**Your task**
In the material below, find the line with "als energiepolitisch notwendig" and the line with "Energiekonzerne vertritt, die", then output those two lines and every line between them, exactly.

**Data listing**
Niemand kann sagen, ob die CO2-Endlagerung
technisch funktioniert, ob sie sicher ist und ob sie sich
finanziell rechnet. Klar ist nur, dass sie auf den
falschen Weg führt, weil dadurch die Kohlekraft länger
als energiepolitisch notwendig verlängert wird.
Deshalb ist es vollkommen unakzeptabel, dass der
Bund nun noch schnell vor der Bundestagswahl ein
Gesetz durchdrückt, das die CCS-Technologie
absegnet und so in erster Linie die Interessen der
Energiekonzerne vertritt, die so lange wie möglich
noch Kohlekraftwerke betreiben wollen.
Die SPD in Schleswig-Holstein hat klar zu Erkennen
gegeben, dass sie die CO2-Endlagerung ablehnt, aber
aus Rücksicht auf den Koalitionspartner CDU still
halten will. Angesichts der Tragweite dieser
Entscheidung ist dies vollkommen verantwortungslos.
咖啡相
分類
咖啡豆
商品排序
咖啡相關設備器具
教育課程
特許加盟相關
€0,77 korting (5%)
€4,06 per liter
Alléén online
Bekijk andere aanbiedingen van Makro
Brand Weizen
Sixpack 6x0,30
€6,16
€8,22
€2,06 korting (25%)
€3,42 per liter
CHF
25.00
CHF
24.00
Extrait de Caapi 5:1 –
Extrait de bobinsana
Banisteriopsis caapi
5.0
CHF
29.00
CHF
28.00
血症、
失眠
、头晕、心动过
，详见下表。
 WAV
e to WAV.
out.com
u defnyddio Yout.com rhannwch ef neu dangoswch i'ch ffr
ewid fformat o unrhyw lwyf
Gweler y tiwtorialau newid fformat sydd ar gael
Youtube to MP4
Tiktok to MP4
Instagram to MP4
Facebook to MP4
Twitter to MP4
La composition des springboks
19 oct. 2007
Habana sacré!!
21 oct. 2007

**Response to the exercise**
als energiepolitisch notwendig verlängert wird.
Deshalb ist es vollkommen unakzeptabel, dass der
Bund nun noch schnell vor der Bundestagswahl ein
Gesetz durchdrückt, das die CCS-Technologie
absegnet und so in erster Linie die Interessen der
Energiekonzerne vertritt, die so lange wie möglich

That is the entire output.